Où Lire Où Écrire

La pita politique

samedi 11 mars 2017, par Frédéric Abergel

Marcher jusqu’à Jaffa est une partie de plaisir citadine et maritime à la fois. Longer la mer sur six kilomètres, du port de Tel Aviv jusqu’à celui de Jaffa. Être tout au bord, tout au bout de la terre, à la toute fin du Moyen Orient, là où les conflits se délitent dans la joie de vivre, pas feinte, facile. Communicative.

Descendre vers le Sud, en flânant. Aviser les baigneurs, les raquetteurs, les surfeurs ; les promeneurs de chien, les cyclistes électriques aux rythmes inquiétants. Se laisser embarquer.

Inspirer, expirer. Marcher dans la fin d’après-midi chaude. Suer, un peu. Enfin du soleil, enfin de l’air, de la mer.

L’insouciance, qui sied si peu à Israël, gagne du terrain. Tel Aviv permet tellement ça, que Jérusalem ne permet tellement pas.

Le pas gaillard, la faim s’invite, lentement, puis se fait insistante. Les kilomètres avalés se feraient bien remplacer par une ingestion plus concrète. Alors, s’asseoir ? S’arrêter ? S’installer… ? La plage, la ville, Tel Aviv, Jaffa ne manquent pas d’endroits faits pour la ripaille, la convivialité, les salades, les grillades. Mais, tout seul, un petit quelque chose de plus simple serait le bienvenu. Plus discret. Un petit falafel, ou un petit chawarma.

Ou bien, encore mieux : un peu de pain.

Et là, telle une révélation, l’évidence absolue surgit, extraite sans prévenir de la mémoire du ventre, zone fertile du cerveau toujours prête à être stimulée : l’impératif, l’absolument unique, l’indispensable. Abou El Afia !
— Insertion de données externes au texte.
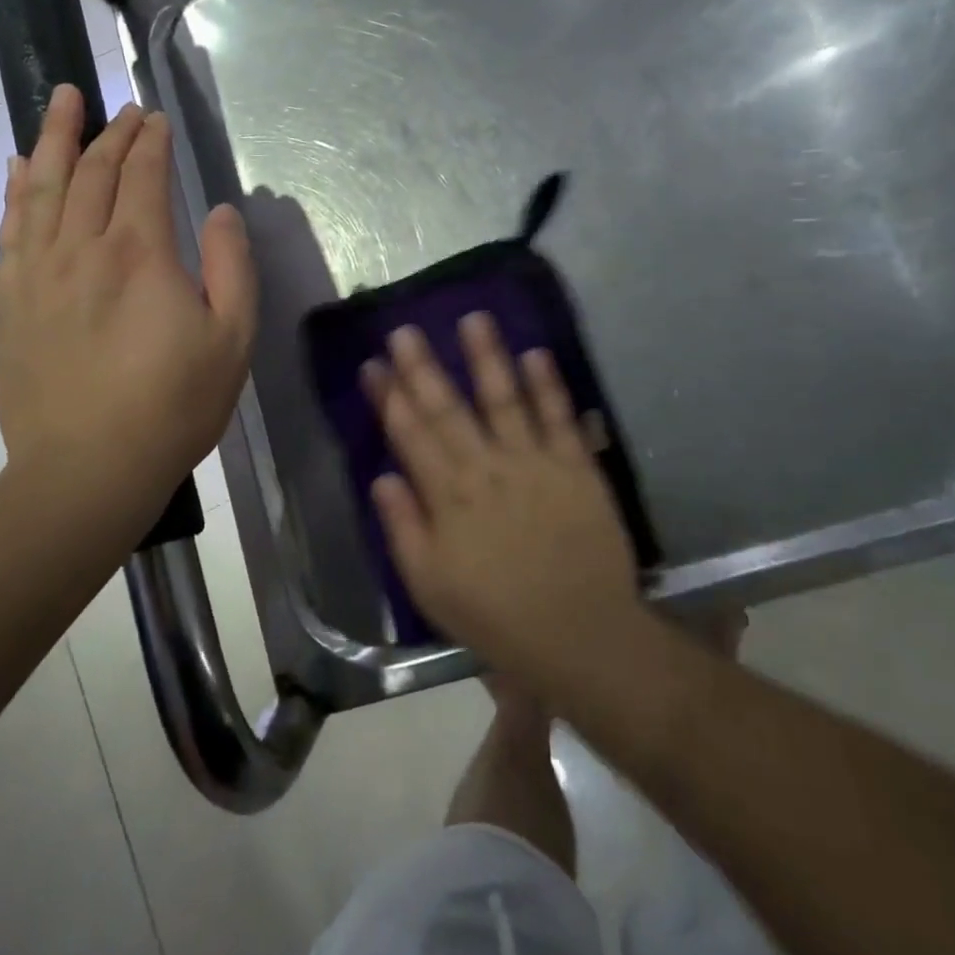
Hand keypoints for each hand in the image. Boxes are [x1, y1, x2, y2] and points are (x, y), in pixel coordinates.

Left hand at [0, 86, 257, 535]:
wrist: (87, 469)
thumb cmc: (172, 407)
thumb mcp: (231, 341)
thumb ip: (231, 267)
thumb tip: (219, 213)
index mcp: (140, 253)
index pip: (143, 175)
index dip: (151, 142)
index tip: (156, 118)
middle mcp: (82, 248)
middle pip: (93, 172)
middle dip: (110, 131)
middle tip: (121, 106)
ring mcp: (38, 272)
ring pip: (43, 187)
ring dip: (55, 139)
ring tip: (61, 101)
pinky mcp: (12, 300)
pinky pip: (11, 228)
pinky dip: (15, 190)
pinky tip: (17, 169)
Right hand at [362, 314, 640, 681]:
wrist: (581, 635)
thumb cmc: (497, 617)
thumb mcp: (431, 586)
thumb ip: (404, 528)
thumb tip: (382, 477)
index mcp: (449, 497)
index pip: (410, 435)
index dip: (390, 398)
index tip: (374, 364)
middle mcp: (487, 468)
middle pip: (448, 409)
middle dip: (424, 367)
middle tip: (407, 329)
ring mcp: (534, 463)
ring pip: (504, 399)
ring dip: (487, 358)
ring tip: (474, 319)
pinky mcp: (576, 467)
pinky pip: (559, 418)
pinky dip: (548, 385)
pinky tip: (536, 353)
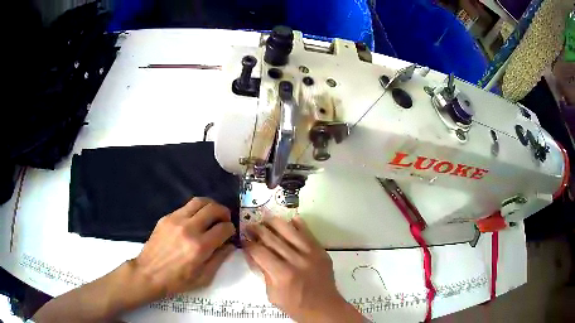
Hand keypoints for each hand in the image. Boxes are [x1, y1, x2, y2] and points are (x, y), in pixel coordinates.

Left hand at [132, 197, 235, 297]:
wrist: (149, 274)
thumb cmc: (177, 281)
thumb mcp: (203, 278)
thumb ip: (219, 259)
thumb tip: (230, 245)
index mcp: (200, 246)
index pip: (224, 228)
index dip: (231, 229)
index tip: (230, 233)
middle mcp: (189, 228)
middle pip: (213, 209)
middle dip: (224, 212)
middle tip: (225, 219)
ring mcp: (175, 220)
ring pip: (199, 202)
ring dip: (210, 205)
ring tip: (212, 214)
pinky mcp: (166, 218)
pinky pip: (185, 207)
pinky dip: (195, 210)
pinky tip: (194, 220)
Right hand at [243, 217, 362, 322]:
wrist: (324, 308)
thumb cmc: (295, 306)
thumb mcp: (272, 295)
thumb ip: (263, 273)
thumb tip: (252, 253)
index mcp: (282, 274)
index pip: (260, 252)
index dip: (249, 243)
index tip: (243, 238)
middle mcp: (296, 260)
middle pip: (273, 239)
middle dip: (258, 230)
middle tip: (249, 225)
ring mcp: (311, 254)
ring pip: (290, 231)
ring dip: (275, 222)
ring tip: (265, 218)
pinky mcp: (321, 251)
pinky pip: (308, 234)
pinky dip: (299, 225)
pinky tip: (291, 219)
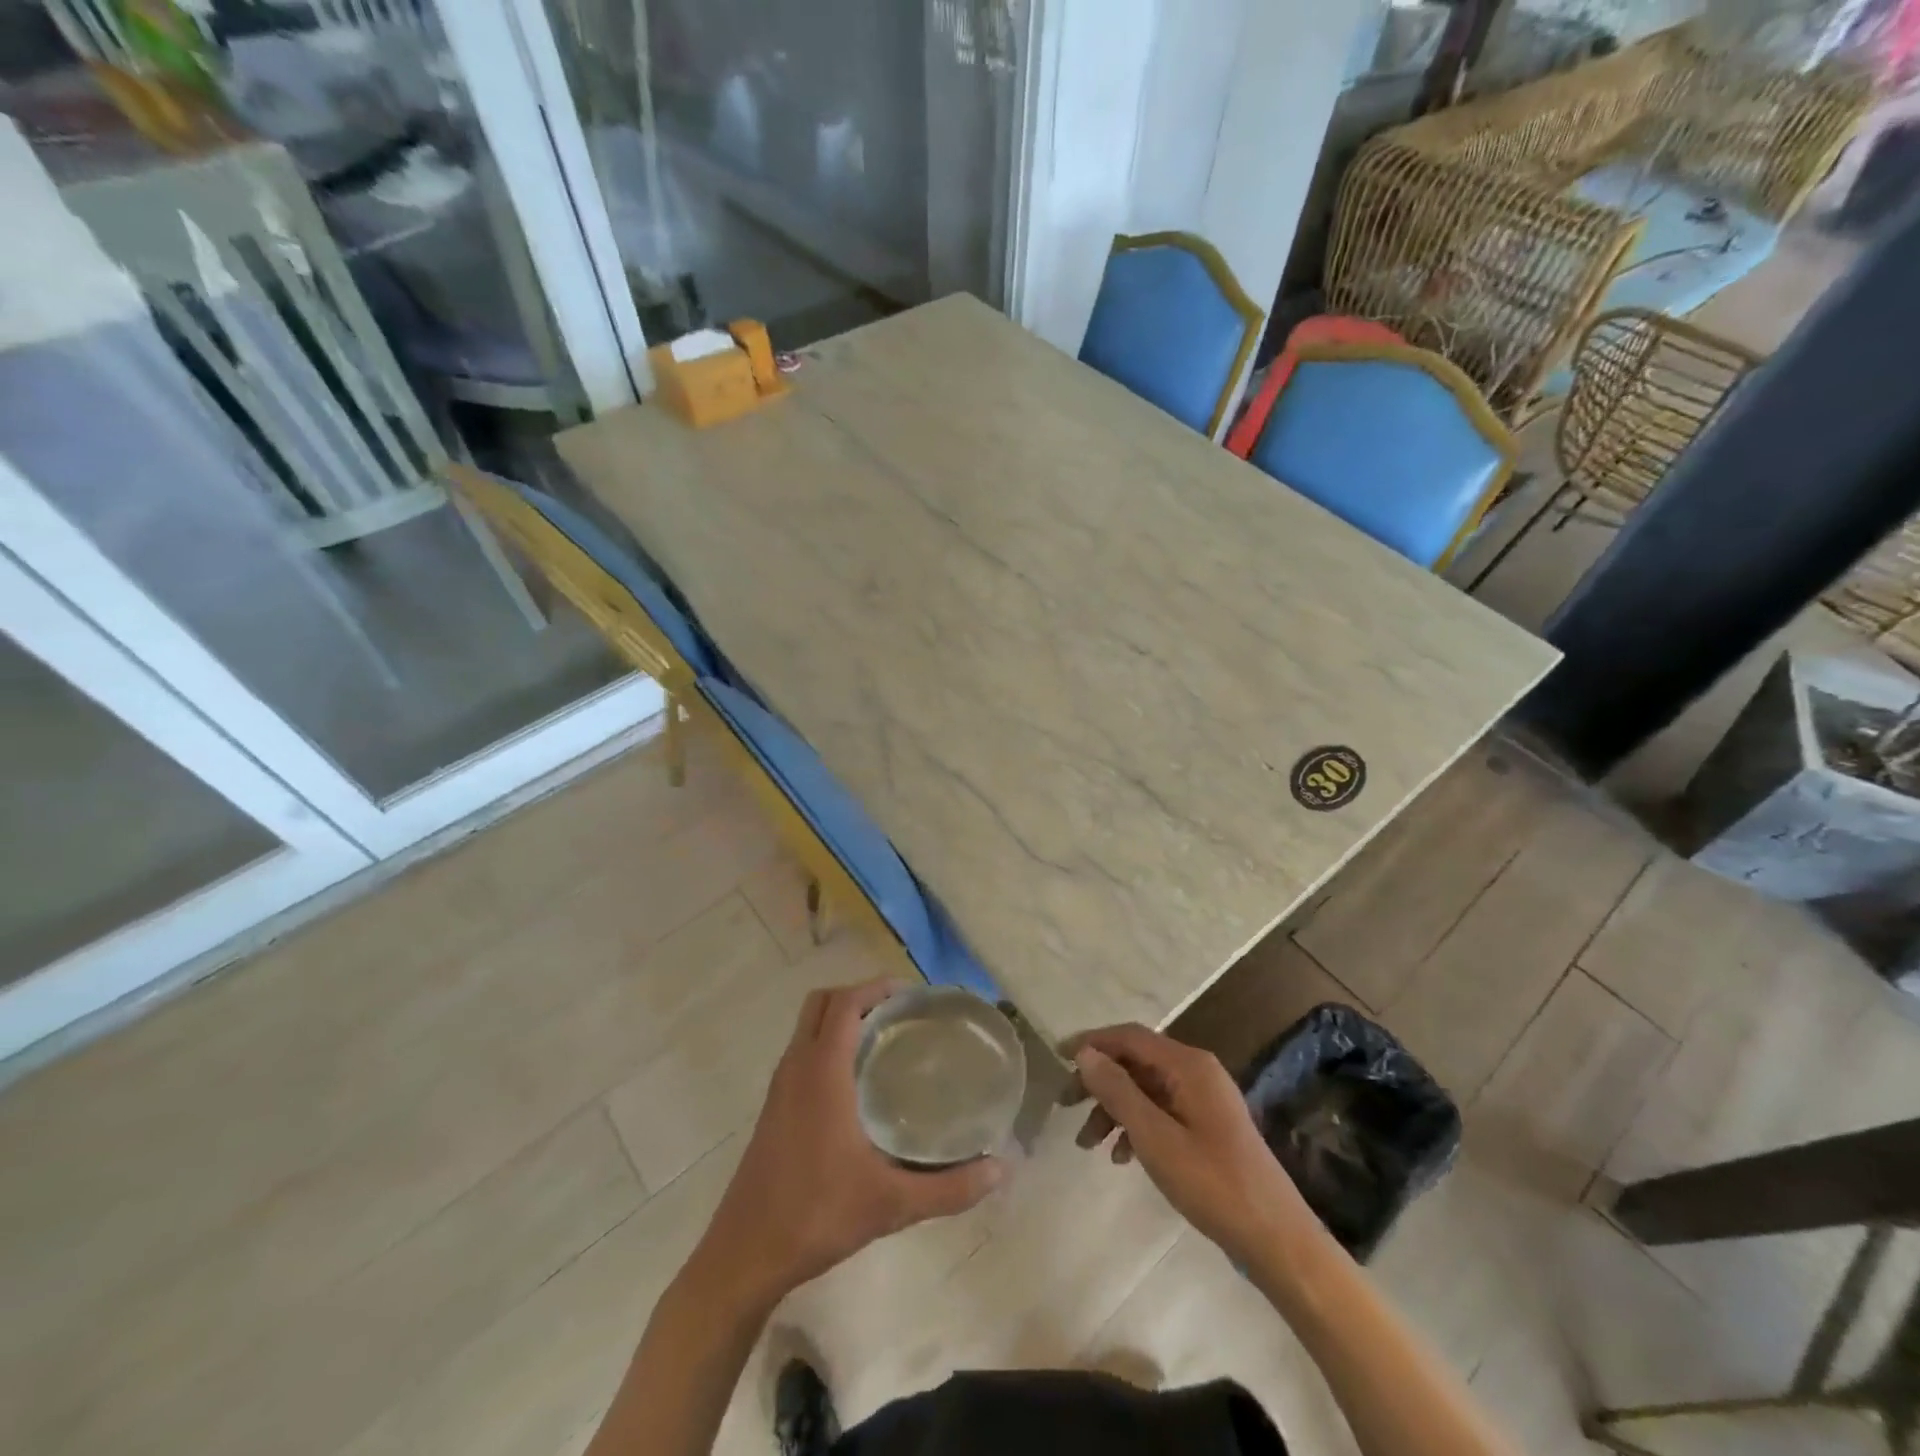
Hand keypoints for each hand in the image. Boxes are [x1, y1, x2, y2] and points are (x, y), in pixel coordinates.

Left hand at [695, 980, 1005, 1308]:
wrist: (745, 1255)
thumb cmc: (817, 1215)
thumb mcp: (891, 1204)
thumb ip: (950, 1187)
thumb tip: (1002, 1168)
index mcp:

LE boulanger de Jaffa. Roi du pain chaud, aux herbes, fourré, farci, pizzaïolé, l’as de la pita. On y trouve aussi des gâteaux, et des salades et des grillades dans son restaurant, de l’autre côté de la rue. Mais on y retourne pour la boulangerie, on pélerine chez le seul, le vrai, l’unique Abou El Afia, but idéal de balade quand une petite faim vous intime la pause.

Confiant, je quitte la plage, me perds un peu, retrouve l’échoppe. Et m’apprête à manger un morceau, sans penser à mal, ni à bien d’ailleurs.

Juste à moi.

Mais nous sommes en Israël – pays où tout est politique. Et voici ce que porte le boulanger qui me réchauffe la pita :

Je le regarde, surpris. Vérifie ses collègues. Impressionné. Ils portent tous le même T-shirt, avec la même inscription. La même inscription magnifiquement naïve et gaie. Leurs visages sont tendus, indéridables, peu amènes à vrai dire – Ramadan, ou saturation des touristes ? – mais ils arborent tous un slogan qui rappelle, à bon escient, qu’ici tout est toujours politique.

Qu’il faut faire des choix difficiles, qui engagent.

Que la question de savoir qui fait le meilleur houmous ou le chawarma le plus authentique dépasse largement la seule gastronomie.

Que les familles arabes qui viennent pique-niquer sur les pelouses du parc à l’orée de Jaffa sont, bien sûr, chez elles.

Que les juifs en noir qui arpentent les rues de la ville moderne ne sont pas, ici, une oppression.

Que les jeunes et moins jeunes qui cultivent le corps, le cœur, la sympathie et la décontraction sont l’âme de la ville.

Que faire un pas vers l’autre, s’afficher avec un slogan qui clame la force de l’humanité, c’est le signe d’une vie qui est possible.

Et c’est bon pour les affaires – et c’est tant mieux !

Ma pita dans la main, les images dans les yeux, l’espoir dans la tête, je reprends la marche le long de la Méditerranée, mer partagée, terre partageable, ventre et cœur de la civilisation. Dégustant une savoureuse tranche de vie pacifiste.

Allez, ça suffit ! Ce pays, il me rend emphatique.